For a dedicated pre-surgery medication checklist, read medications before plastic surgery in Korea.
What to clarify before flying home
Before leaving Seoul, ask:
- Did I receive the anesthesia and medication details I may need at home?
- What symptoms are normal after anesthesia and surgery?
- What symptoms need urgent local care?
- Can I take my return flight with my current medication and mobility level?
- Should I avoid alcohol, sleeping pills, heavy lifting, or long walks after anesthesia?
- Who do I contact if nausea, dizziness, breathing issues, chest pain, fever, or severe pain occurs?

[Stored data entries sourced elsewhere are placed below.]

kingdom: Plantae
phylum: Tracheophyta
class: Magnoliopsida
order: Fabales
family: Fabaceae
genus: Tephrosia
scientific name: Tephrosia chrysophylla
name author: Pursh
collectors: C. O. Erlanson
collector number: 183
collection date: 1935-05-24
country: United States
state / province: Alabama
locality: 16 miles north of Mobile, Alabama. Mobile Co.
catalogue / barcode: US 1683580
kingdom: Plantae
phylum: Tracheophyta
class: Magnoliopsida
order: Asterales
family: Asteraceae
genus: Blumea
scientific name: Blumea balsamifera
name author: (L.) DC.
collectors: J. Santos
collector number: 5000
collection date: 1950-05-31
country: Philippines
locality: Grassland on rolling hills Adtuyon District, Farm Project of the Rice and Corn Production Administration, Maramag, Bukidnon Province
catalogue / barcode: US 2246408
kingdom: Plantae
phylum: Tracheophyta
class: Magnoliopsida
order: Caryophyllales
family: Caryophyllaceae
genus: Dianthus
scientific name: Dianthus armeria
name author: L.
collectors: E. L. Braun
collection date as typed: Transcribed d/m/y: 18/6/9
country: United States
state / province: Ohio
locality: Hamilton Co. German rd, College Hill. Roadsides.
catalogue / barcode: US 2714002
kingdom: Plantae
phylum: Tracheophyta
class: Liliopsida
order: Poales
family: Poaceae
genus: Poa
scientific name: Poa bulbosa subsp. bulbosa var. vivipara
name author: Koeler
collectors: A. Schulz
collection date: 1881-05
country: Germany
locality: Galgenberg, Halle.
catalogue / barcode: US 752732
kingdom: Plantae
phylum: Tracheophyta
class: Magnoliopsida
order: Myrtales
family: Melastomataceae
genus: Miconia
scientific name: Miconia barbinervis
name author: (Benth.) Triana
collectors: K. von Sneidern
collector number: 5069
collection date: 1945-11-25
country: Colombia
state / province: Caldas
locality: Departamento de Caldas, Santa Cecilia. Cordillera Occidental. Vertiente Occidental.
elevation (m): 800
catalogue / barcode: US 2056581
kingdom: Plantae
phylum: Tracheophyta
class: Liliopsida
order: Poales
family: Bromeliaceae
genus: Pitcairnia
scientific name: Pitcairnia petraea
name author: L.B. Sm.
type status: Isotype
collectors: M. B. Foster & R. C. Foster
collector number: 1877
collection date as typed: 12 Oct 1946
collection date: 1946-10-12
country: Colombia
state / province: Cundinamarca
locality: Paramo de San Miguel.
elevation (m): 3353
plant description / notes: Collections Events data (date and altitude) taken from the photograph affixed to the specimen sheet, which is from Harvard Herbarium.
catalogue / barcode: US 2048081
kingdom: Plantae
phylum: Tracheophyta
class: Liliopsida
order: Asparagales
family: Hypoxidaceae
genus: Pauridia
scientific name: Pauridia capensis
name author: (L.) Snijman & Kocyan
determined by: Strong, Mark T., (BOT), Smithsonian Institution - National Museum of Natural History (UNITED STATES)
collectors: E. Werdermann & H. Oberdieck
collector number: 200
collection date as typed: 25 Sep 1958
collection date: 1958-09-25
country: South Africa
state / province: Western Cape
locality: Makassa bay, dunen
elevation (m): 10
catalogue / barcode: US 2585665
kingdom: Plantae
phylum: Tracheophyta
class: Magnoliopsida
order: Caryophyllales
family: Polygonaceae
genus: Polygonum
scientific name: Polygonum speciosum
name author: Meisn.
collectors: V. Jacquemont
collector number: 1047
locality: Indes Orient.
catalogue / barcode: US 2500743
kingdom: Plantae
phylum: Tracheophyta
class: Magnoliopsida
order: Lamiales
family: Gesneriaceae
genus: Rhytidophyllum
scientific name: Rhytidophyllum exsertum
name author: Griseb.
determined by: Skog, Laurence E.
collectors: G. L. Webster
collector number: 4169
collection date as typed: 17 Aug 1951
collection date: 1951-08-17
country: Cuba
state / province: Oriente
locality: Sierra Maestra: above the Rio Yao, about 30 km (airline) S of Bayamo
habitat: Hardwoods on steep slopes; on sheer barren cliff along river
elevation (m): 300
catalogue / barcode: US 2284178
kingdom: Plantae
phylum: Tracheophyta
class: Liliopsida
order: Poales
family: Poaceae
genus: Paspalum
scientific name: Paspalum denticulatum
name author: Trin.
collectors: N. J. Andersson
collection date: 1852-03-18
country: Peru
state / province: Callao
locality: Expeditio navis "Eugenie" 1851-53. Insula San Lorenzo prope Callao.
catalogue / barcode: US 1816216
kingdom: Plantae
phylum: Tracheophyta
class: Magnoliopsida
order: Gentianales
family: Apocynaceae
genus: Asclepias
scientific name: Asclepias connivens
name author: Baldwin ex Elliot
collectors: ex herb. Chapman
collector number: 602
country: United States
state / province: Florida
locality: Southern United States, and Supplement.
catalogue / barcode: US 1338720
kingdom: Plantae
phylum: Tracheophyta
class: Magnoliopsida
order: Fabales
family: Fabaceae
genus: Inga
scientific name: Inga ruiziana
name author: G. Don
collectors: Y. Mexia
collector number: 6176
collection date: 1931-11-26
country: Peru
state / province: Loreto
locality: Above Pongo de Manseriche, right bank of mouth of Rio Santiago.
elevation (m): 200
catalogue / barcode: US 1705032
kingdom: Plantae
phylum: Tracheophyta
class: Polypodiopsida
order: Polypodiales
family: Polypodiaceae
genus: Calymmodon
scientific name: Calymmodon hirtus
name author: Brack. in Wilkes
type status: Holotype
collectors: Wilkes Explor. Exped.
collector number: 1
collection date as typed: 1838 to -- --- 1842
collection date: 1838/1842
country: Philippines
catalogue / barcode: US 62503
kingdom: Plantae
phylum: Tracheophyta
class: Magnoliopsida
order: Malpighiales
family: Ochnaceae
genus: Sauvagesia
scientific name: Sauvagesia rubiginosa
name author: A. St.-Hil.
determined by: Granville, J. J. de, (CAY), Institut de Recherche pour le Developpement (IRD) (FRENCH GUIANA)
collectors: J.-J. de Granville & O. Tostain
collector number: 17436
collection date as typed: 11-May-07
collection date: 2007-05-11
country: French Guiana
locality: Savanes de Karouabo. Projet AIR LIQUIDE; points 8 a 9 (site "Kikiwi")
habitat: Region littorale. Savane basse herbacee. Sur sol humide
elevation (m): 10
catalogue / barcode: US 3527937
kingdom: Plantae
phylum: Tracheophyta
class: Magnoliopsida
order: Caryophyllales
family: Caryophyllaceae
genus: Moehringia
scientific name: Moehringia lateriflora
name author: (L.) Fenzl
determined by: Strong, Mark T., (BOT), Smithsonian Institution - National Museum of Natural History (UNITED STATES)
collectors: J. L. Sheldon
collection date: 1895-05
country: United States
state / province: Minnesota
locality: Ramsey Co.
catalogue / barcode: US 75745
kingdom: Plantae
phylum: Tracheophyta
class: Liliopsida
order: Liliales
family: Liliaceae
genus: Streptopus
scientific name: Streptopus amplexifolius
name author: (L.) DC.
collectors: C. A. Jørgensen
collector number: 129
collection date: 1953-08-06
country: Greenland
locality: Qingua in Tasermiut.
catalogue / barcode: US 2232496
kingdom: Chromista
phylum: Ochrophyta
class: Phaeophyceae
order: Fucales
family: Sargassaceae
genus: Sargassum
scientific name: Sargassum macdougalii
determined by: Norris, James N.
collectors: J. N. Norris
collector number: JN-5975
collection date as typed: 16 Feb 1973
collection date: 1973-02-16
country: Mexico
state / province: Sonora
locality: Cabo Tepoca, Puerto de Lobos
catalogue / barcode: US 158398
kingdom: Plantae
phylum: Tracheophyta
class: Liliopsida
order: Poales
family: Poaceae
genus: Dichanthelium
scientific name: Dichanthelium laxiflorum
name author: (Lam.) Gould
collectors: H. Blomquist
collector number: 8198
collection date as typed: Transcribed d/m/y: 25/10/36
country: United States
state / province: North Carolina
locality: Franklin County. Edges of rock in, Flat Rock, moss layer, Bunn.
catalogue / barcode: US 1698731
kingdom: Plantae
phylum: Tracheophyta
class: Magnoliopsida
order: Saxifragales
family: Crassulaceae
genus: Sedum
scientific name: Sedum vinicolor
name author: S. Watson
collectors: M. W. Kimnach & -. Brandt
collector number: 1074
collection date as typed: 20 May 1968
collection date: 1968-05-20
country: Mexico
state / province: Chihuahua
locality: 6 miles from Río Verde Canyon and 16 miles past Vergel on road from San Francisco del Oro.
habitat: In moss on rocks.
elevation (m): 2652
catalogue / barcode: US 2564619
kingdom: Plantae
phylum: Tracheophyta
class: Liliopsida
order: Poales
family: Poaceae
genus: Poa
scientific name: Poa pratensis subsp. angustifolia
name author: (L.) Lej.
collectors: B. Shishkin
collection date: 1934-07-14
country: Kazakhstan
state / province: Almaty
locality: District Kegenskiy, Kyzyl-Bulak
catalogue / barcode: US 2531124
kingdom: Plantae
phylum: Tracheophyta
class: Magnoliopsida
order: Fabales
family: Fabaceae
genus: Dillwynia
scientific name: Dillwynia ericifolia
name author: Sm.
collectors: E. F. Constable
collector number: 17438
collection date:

For travel timing, read flying home after plastic surgery in Korea. For documentation, use the medical records after plastic surgery in Korea checklist.
Red flags
Slow down if:
- anesthesia is not discussed until the last minute
- the clinic cannot explain who monitors anesthesia
- fasting and medication instructions are vague
- the surgery is rushed into the same day without enough questions
- the procedure is long or combined, but recovery monitoring is unclear
- emergency transfer or after-hours contact is not explained
- you cannot understand the anesthesia consent in English
- your medical history is treated as irrelevant
For rushed payment and same-day surgery concerns, read the Korea plastic surgery deposit before travel guide.
Korea Beauty Hub's role
Korea Beauty Hub does not provide anesthesia care or medical clearance. The role is to help foreign patients prepare better questions before clinic matching and consultation. Final anesthesia planning, suitability, medication instructions, and surgical decisions must come from qualified clinics or licensed professionals after individual review.
Start with the English consultation inquiry if you want to organize procedure goals, safety questions, travel timing, and clinic communication before a Seoul trip.
FAQ
What anesthesia questions should I ask before plastic surgery in Korea?
Ask what anesthesia or sedation is expected, who monitors it, what facility is used, what fasting rules apply, what medicines or supplements to stop, what health history matters, how recovery is monitored, and what records you will receive before leaving Korea.
Is general anesthesia always used for Korean plastic surgery?
No. The anesthesia plan depends on the procedure, patient health, operating time, clinic protocol, and doctor judgment. Some procedures may involve local anesthesia, sedation, or general anesthesia. A qualified clinic or doctor must explain which option applies to your case.
Who should monitor anesthesia during surgery?
Patients should ask who is responsible for anesthesia and monitoring, what qualifications they have, and what happens if breathing, blood pressure, or recovery concerns occur. The answer should be clear before consent and surgery.
Can I fly soon after anesthesia in Korea?
Return-flight timing depends on the procedure, anesthesia, swelling, mobility, medications, complications, and clinic checkups. Patients should not rely on a fixed online rule; they should ask the clinic when travel is appropriate for their specific case.